Through all this, my social circle in New York now skews a bit younger by a year or two, and as my friends careen toward the psychological boundary that is age 30, I’ve found myself acting the part of post-30 sherpa, a sort of spirit guide to life after the death of the 20s. Because for me, 30 was when I hit a stride: something about being past the wall of the 20s, when everyone expects you to be cool and wild and so very 20-something, while still being in New York City, where people don’t age and fellow Peter Pans live happily well into what people call middle age, made the gears finally catch. People expect you to be young and interesting in your 20s; when you’re still being free and fun and slightly careless in your 30s, it shakes up the norm.

Marc Maron said something not too long ago to the effect of “I feel like I was always meant to be this age.” For him that meant that after decades of struggling throughout his career, he finally hit a stride in his late 40s and found an audience, by just being himself (not to mention a flannel-thick-glasses-salt-and-pepper-facial-hair aesthetic that is a vast improvement over his neurotic 80s appearance, a look all of us dudes would be so lucky to grow into). In Brooklyn, the land of meek 20-something dudes and barely functional man children, being a fairly confident 30 something without being a Murray Hill cumsock makes you stand out in the right ways.

And then I look back on those days of wearing the grocery store name tag, or even before that when I threw the lot of experience away and moved to New York without knowing what would happen, and I don’t feel shame or worry that I was rapidly ripening 30-something to be mixing amid the 20 some odds of the city. You only missed your chance to be great if you think you only had once chance.

This is the first bear suit I've ever owned and it happened in my 30s.

This is the first bear suit I’ve ever owned and it happened in my 30s.

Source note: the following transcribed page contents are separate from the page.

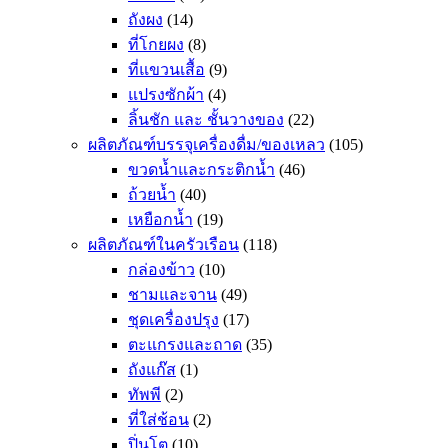
ถังผง
(14)
ที่โกยผง
(8)
ที่แขวนเสื้อ
(9)
แปรงซักผ้า
(4)
ลิ้นชัก และ ชั้นวางของ
(22)
ผลิตภัณฑ์บรรจุเครื่องดื่ม/ของเหลว
(105)
ขวดน้ำและกระติกน้ำ
(46)
ถ้วยน้ำ
(40)
เหยือกน้ำ
(19)
ผลิตภัณฑ์ในครัวเรือน
(118)
กล่องข้าว
(10)
ชามและจาน
(49)
ชุดเครื่องปรุง
(17)
ตะแกรงและถาด
(35)
ถังแก๊ส
(1)
ทัพพี
(2)
ที่ใส่ช้อน
(2)
ปิ่นโต
(10)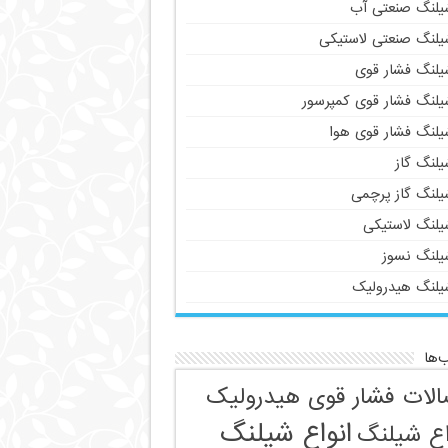
یلنگ صنعتی آب
یلنگ صنعتی لاستیکی
یلنگ فشار قوی
یلنگ فشار قوی کمپرسور
یلنگ فشار قوی هوا
یلنگ گاز
یلنگ گاز پرچمی
یلنگ لاستیکی
یلنگ نسوز
یلنگ هیدرولیک
‌ها
الات فشار قوی هیدرولیک
انواع شیلنگ
اع شیلنگ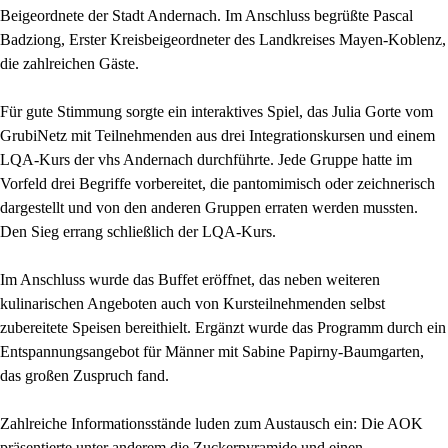
Beigeordnete der Stadt Andernach. Im Anschluss begrüßte Pascal
Badziong, Erster Kreisbeigeordneter des Landkreises Mayen-Koblenz,
die zahlreichen Gäste.
Für gute Stimmung sorgte ein interaktives Spiel, das Julia Gorte vom
GrubiNetz mit Teilnehmenden aus drei Integrationskursen und einem
LQA-Kurs der vhs Andernach durchführte. Jede Gruppe hatte im
Vorfeld drei Begriffe vorbereitet, die pantomimisch oder zeichnerisch
dargestellt und von den anderen Gruppen erraten werden mussten.
Den Sieg errang schließlich der LQA-Kurs.
Im Anschluss wurde das Buffet eröffnet, das neben weiteren
kulinarischen Angeboten auch von Kursteilnehmenden selbst
zubereitete Speisen bereithielt. Ergänzt wurde das Programm durch ein
Entspannungsangebot für Männer mit Sabine Papirny-Baumgarten,
das großen Zuspruch fand.
Zahlreiche Informationsstände luden zum Austausch ein: Die AOK
präsentierte unter anderem die Zuckerpyramide und einen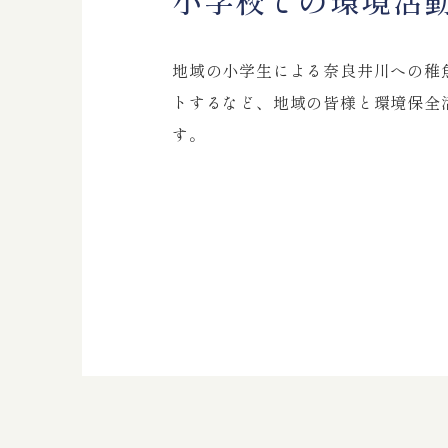
小学校での環境活
地域の小学生による奈良井川への稚
トするなど、地域の皆様と環境保全
す。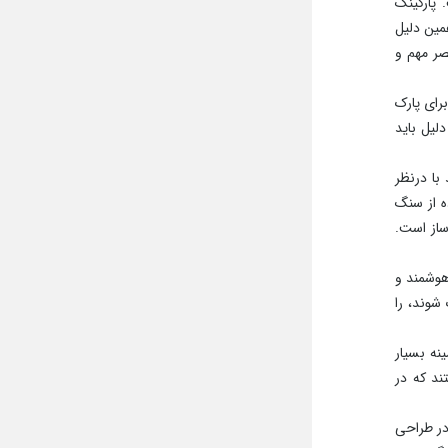
 پارکینگ
مین دلیل
ر مهم و
رای پارک
لیل باید
با درنظر
ه از سنگ
ساز است.
هوشمند و
شوند، را
ه بسیار
د که در
در طراحی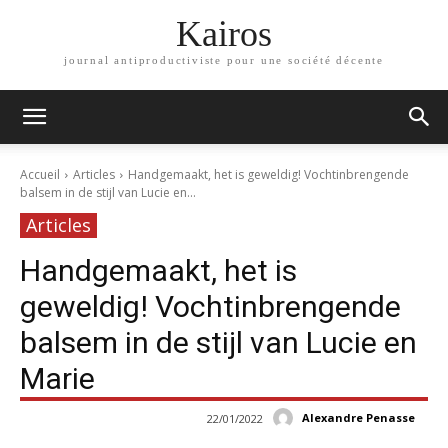
Kairos
journal antiproductiviste pour une société décente
Accueil
Articles
Handgemaakt, het is geweldig! Vochtinbrengende
balsem in de stijl van Lucie en...
Articles
Handgemaakt, het is
geweldig! Vochtinbrengende
balsem in de stijl van Lucie en
Marie
Alexandre Penasse
22/01/2022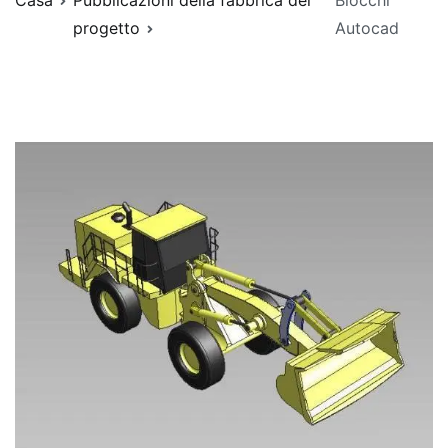
Casa
Pubblicazioni della fabbrica del
Blocchi
progetto
Autocad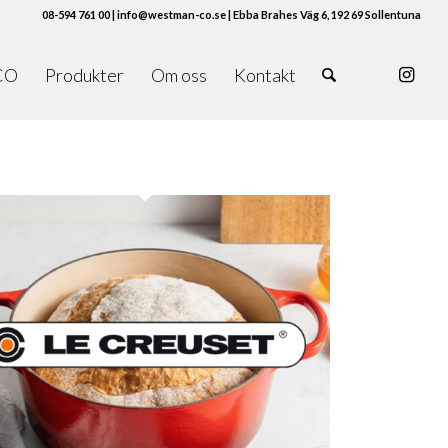
08-594 761 00 | info@westman-co.se | Ebba Brahes Väg 6, 192 69 Sollentuna
CO
Produkter
Om oss
Kontakt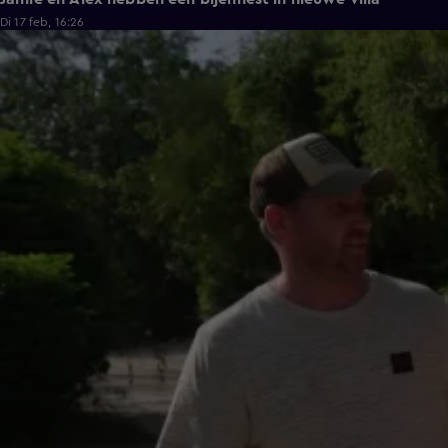
Di 17 feb, 16:26
0:46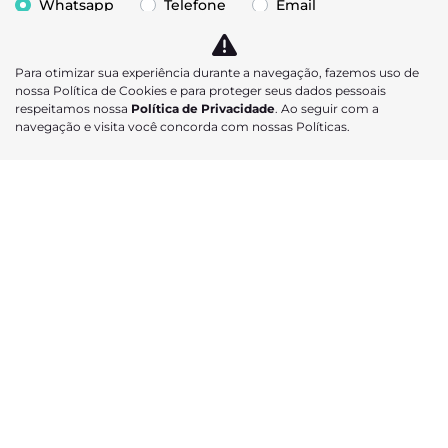
Whatsapp
Telefone
Email
Comentários
Para otimizar sua experiência durante a navegação, fazemos uso de
nossa Política de Cookies e para proteger seus dados pessoais
respeitamos nossa
Política de Privacidade
. Ao seguir com a
navegação e visita você concorda com nossas Políticas.
Li e aceito a
Política de Privacidade
e concordo em receber
comunicações da concessionária.
MAPA DO SITE
POLÍTICA DE PRIVACIDADE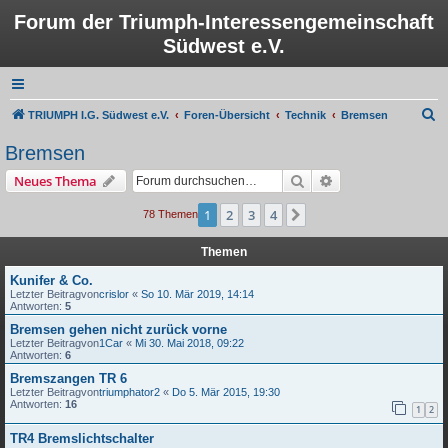
Forum der Triumph-Interessengemeinschaft
Südwest e.V.
S
TRIUMPH I.G. Südwest e.V.
Foren-Übersicht
Technik
Bremsen
u
Bremsen
c
Suche
Erweiterte Suche
Neues Thema
h
e
1
2
3
4
Nächste
78 Themen
Themen
Kunifer & Co.
Letzter Beitragvon
crislor
«
So 10. Mär 2019, 14:14
Antworten:
5
Bremsen gehen nicht zurück vorne
Letzter Beitragvon
1Car
«
Mi 30. Mai 2018, 09:22
Antworten:
6
Bremszangen TR 6
Letzter Beitragvon
triumphator2
«
Do 5. Mär 2015, 19:30
Antworten:
16
1
2
TR4 Bremslichtschalter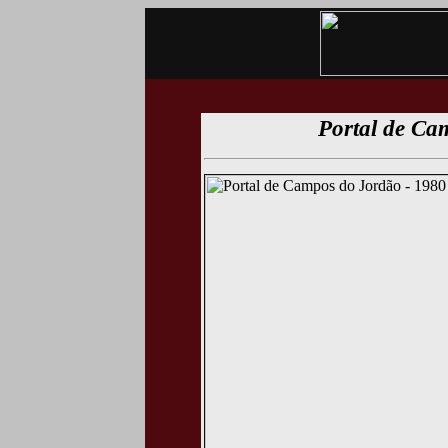
Portal de Ca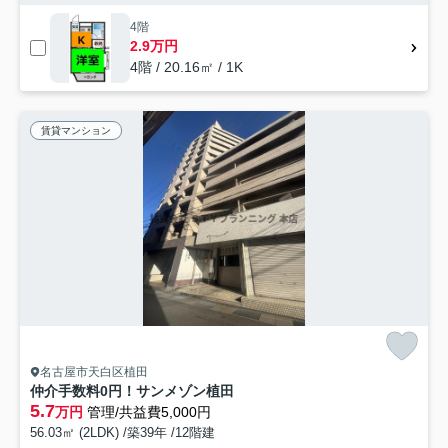
4階
2.9万円
4階 / 20.16㎡ / 1K
賃貸マンション
名古屋市天白区植田
仲介手数料0円！サンメゾン植田
5.7
万円
管理/共益費5,000円
56.03㎡ (2LDK) /築39年 /12階建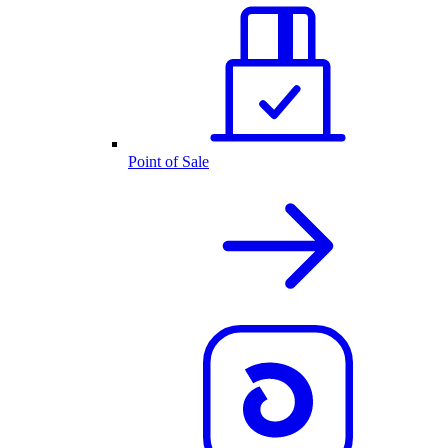
Point of Sale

Here then, for my friends who are approaching the 3-0 with unnecessary trepidation, I present a list of things I did for the first (as in, first-ever) time in my 30s. Barring sudden death (see “skiing” entries), you can expect this list to only grow exponentially:

Took up rock climbing
Painted a bedroom
Purchased 2 plants of my own (1/2 of which are still alive)
Competed in a competitive punning event
Capitalized on heretofore unacknowledged skill at competitive punning
Went skiing
Got verified on Twitter
Sprained a thumb while skiing
Went skiing one more time
Decided that “garage rock” was the name of the music I was really into
Got a tattoo
Got a job at a major metropolitan daily newspaper
Did yoga
Got another tattoo (or three)
Went paddleboarding
Rode a Jet Ski
Tried kitesurfing
Actually gave a wedding gift (well, one I made, but still)
Went to some legitimate theater
Biked a serious distance (Boerum Hill to Rockaway Beach)
[REDACTED SEX STUFF]
Participated in a one of those “reading” things
Cooked a parsnip
Wrote one of my favorite stories of all time
Got kicked out of a dive bar in Brooklyn

and…?

-30-_poster

3 responses to “Just shut up and turn 30 already

  1. Oh yeah, biking from Boerum Hill to Rockaway is “a serious distance.”

  2. The Biscuit Eater

    With a mindset like that, you’re gonna love your 40’s, brother!

  3. “In Brooklyn, the land of meek 20-something dudes and barely functional man children, being a fairly confident 30 something without being a Murray Hill cumsock makes you stand out in the right ways.” Preach.